The nation’s capital is facing a tremendous number of complex issues this week. Amid all this, legislative activity on two healthcare policy initiatives has advanced in the past few weeks – and those two initiatives will add substantially to the already heavy burden that healthcare providers are taking on this year in the face of the pandemic.

First, the Hospital Transparency rule took effect recently. The rule requires hospitals to disclose the prices it charges for 300 shoppable items and services, including the negotiated rates it charges specific payers for those services.

Most recently, the American Hospital Association (AHA) led a last-ditch effort to stop the rule from taking effect with an emergency stay; however, just a few days before the New Year, a federal appeals court decided that the rule was going forward. In the past week, the AHA has urged both the Trump and Biden administrations to exercise enforcement discretion on the rule – which, in practice, would push the effective date back – noting that hospitals are already burdened by the post-holiday surge of the pandemic and a need to effectively distribute the vaccine. No word yet from either administration on a delay.

Next, a few days after Christmas, the longest legislation in U.S. history, the Consolidated Appropriations Act, was signed into law, clocking in at over 5,500 pages. As most of you are aware, the Appropriations Act included the following:

  • Government funding that kept the federal government open;
  • The $900 billion COVID relief package, which included $600 for most individuals and extended the federal unemployment assistance and eviction moratorium; and
  • The No Surprises Act, a sweeping law that prohibits surprise balance billing across the country. The Act also adds new transparency and provider directory requirements for hospitals and other providers.

Healthcare attorney David Glaser has addressed the situations in which the prohibition on the balance billing applies. In this article, we’ll describe the reimbursement and settlement provisions in the law as they pertain to the payer and the provider. In later articles, we’ll outline the arbitration process and some of the hospital transparency requirements included in the Act.

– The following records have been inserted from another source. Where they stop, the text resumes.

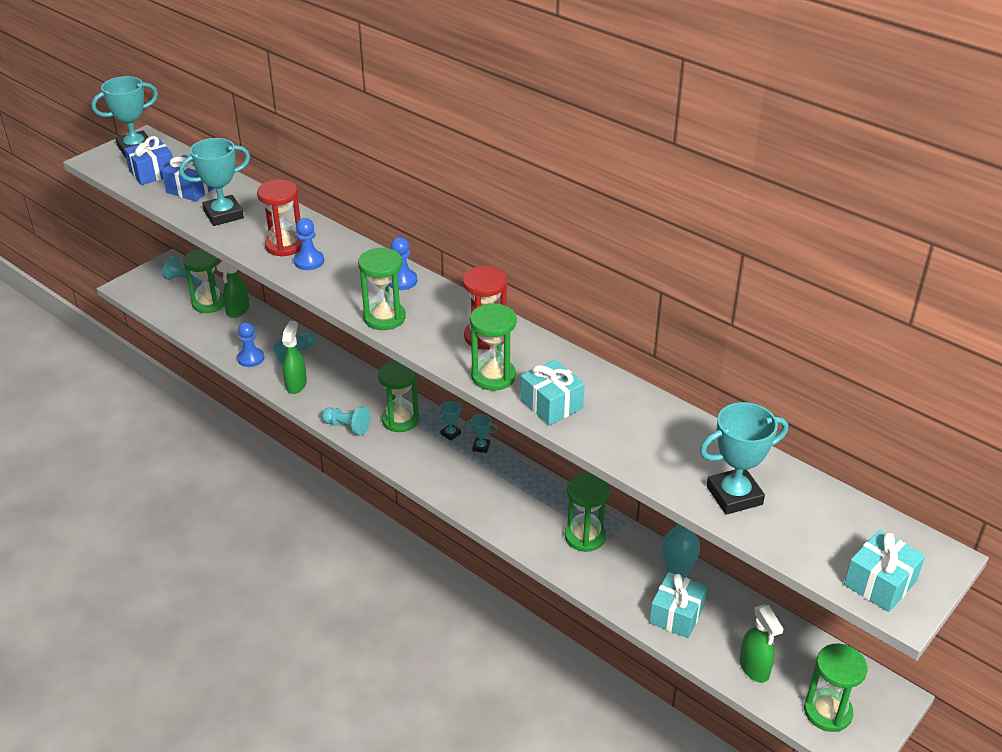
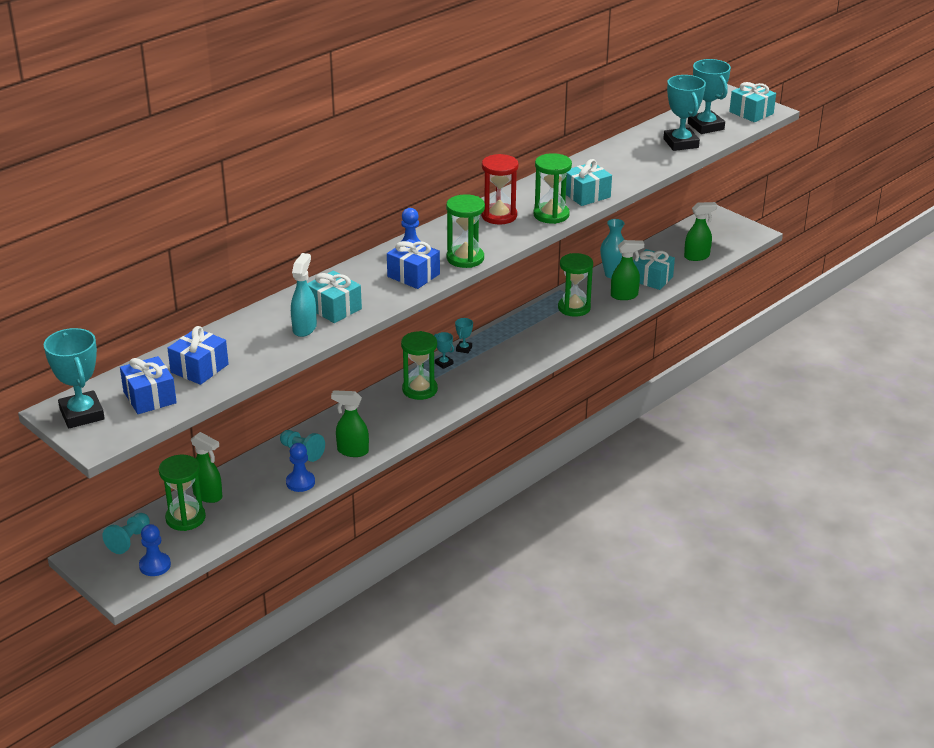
camera: 85 degrees left, 5 degrees down
turquoise trophy [179,138,250,226] -> turquoise trophy moved to [688,59,731,134]
red hourglass [257,179,301,257] -> turquoise gift [307,271,362,323]
blue pawn [294,218,324,270] -> blue pawn moved to [139,524,171,576]
turquoise pawn [321,407,370,435] -> none
green hourglass [804,644,867,732] -> none
none -> turquoise spray bottle [291,253,317,337]
none -> blue gift [387,239,440,289]
none -> green spray bottle [611,240,644,300]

  • First, unlike state laws, the No Surprises Act applies to both self-funded and fully funded patients. However, if there is a state law in which there is a balance billing prohibition, the payer should pay the provider in accordance with that state law – that is, for state laws with balance billing reimbursement provisions, the federal No Surprises Act would not apply. The state law would apply, at least with regard to fully insured patients.
  • Second, unlike previous surprise balance billing legislation that we’ve seen proposed in Congress over the past two and half years, the No Surprises Act has no reimbursement benchmark. The No Surprises Act intends that the payer and the provider will work out appropriate reimbursement by themselves through a negotiation and settlement process.
  • The negotiation and settlement process outlined in the law starts when a payer sends an initial payment for the submitted claim. If, within 30 days, the provider does nothing, then the provider is presumed to accept that initial payment. If the provider disagrees with the initial payment, they can initiate what the Act calls an open negotiation process with the payer. This open negotiation period lasts an additional 30 days and includes just the payer and provider.
  • If there is no settlement between the provider and the payer during this open negotiation period, the provider can then initiate an independent dispute resolution (IDR) process with a third-party arbitrator. We’ll touch on that IDR process in future articles.

Although the U.S. Department of Health and Human Services (HHS) will be going through rulemaking this year to clarify many of the law’s provisions, the effective date for the provider requirements is in less than a year: Jan. 1, 2022.

Looking forward to 2021, hospitals and providers have some heavy lifts when it comes to implementing legislation, with Transparency Rules already in effect, certain effective dates for Interoperability coming due, and a balance billing Act to prepare for, taking effect in 2022.